Let's see a simple explanation, eh?
First consider that at conception a human is a single cell, and from this single cell, hundreds of different cell types arise. Basically, this means that that one cell has the potential to become all the different types of cells that will eventually form a living human.
As the organism ages, the cells split and "differentiate" into cells that are more specific (for instance myoblasts which give rise to many different types of muscle cells, or cells of the ectoderm which give rise to skin and neurons).
The more differentiated the cells become, the more limited are the cell types they can become.

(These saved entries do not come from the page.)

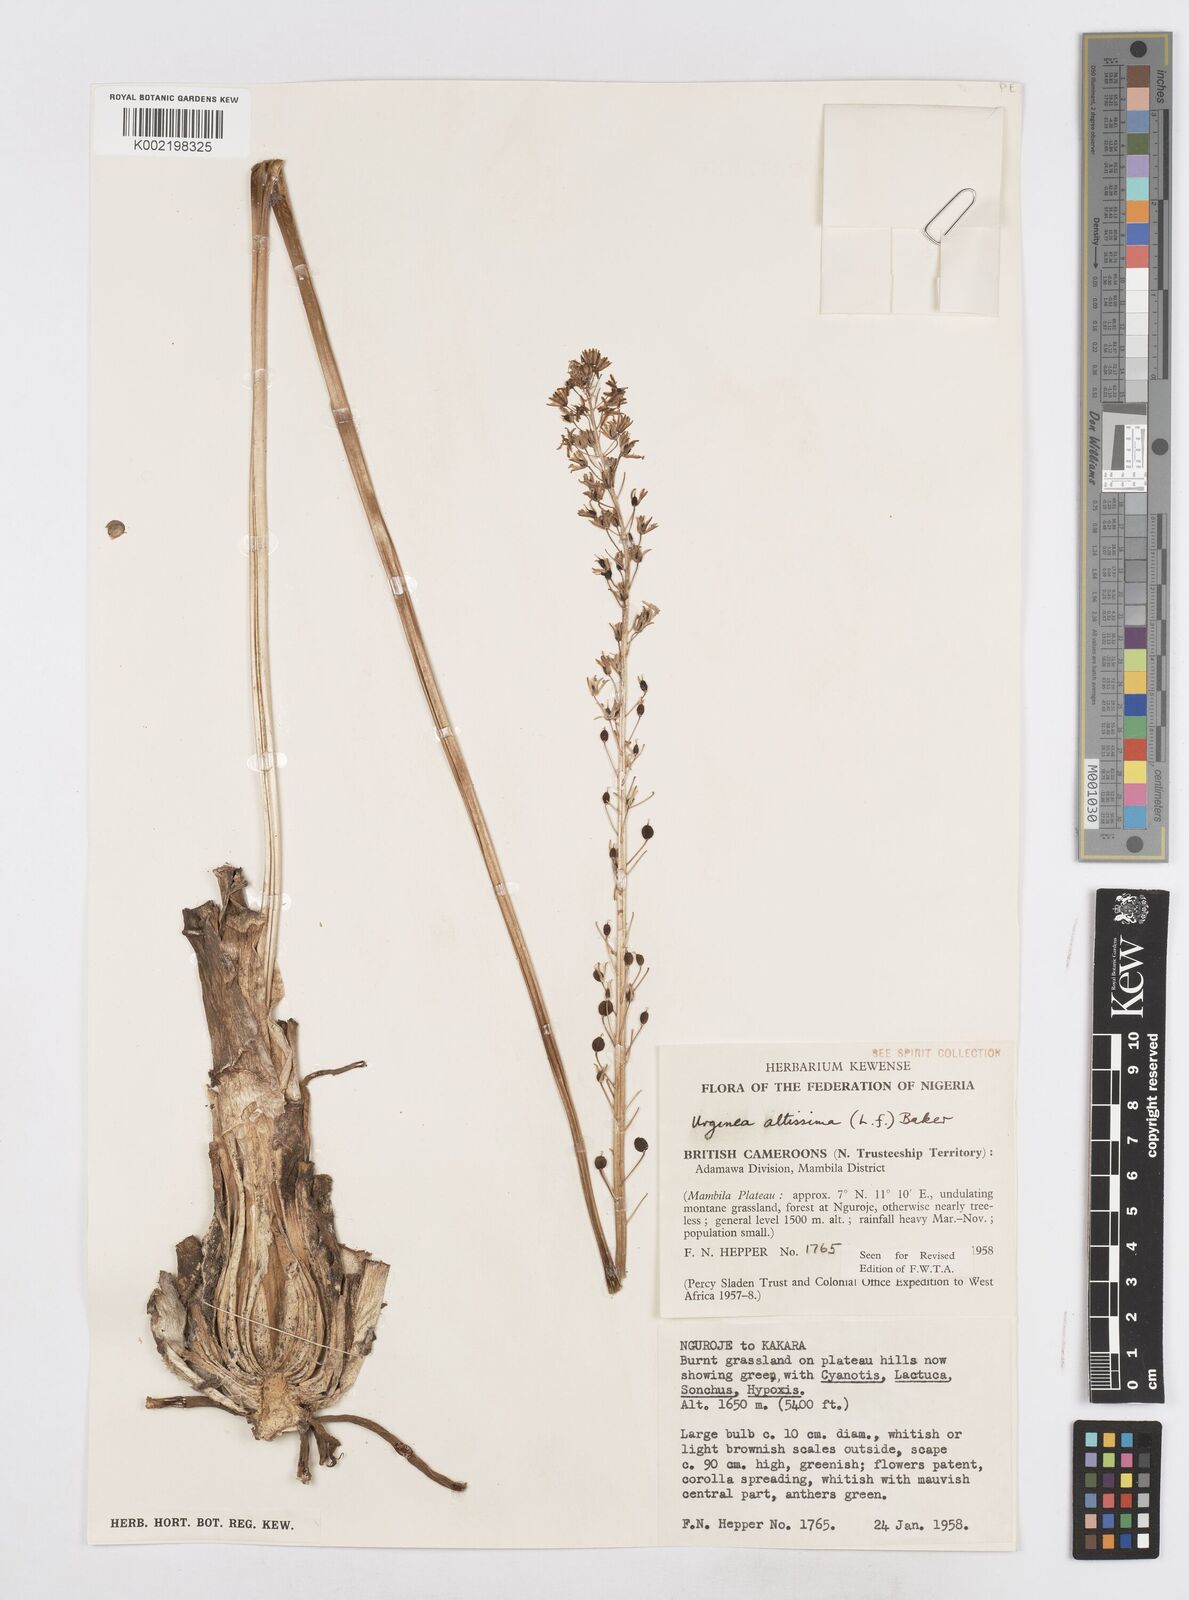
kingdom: Plantae
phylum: Tracheophyta
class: Liliopsida
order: Asparagales
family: Asparagaceae
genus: Drimia
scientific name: Drimia altissima
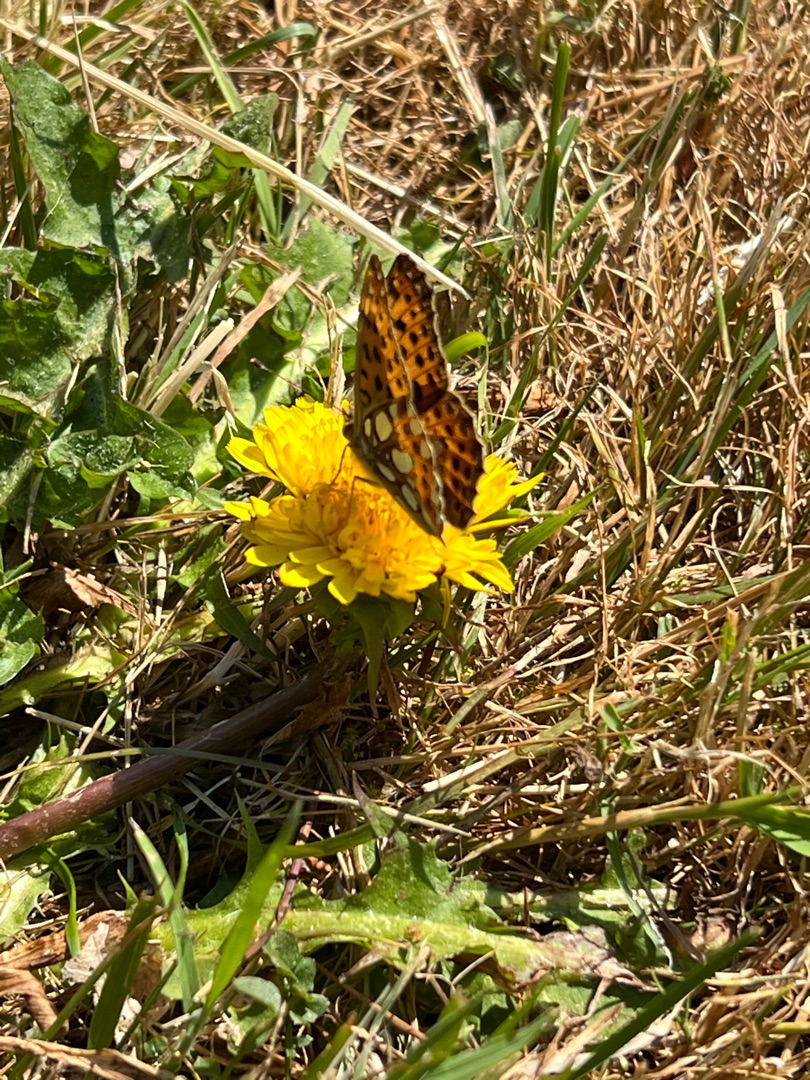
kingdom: Animalia
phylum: Arthropoda
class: Insecta
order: Lepidoptera
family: Nymphalidae
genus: Issoria
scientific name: Issoria lathonia
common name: Storplettet perlemorsommerfugl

So in the end, fetal stem cells are the best to harvest because they have the potential to become any human cell type if they are exposed to the right combination of protein signals. Adult stem cells are more limited because they have further differentiated and can only produce related cell types (for instance, the stem cells found in bone marrow cannot be used to produce neurons).
Stem cell research is basically taking various types of stem cells and exposing them to proteins or chemicals in order to get them to produce specific types of tissue to use for therapy or repair of people. Also attempts are made to use stem cells directly by placing them at a site of disease or injury in the hopes that they will differentiate into the cell type that has been damaged (like putting stem cells in a damaged spinal cord hoping to repair it).
An undesirable finding is that since scientists don't fully understand the signals that determine exactly what stem cells differentiate into, sometimes therapies end up producing cancerous tumors instead of the desired tissue.
Hope this is what you're looking for.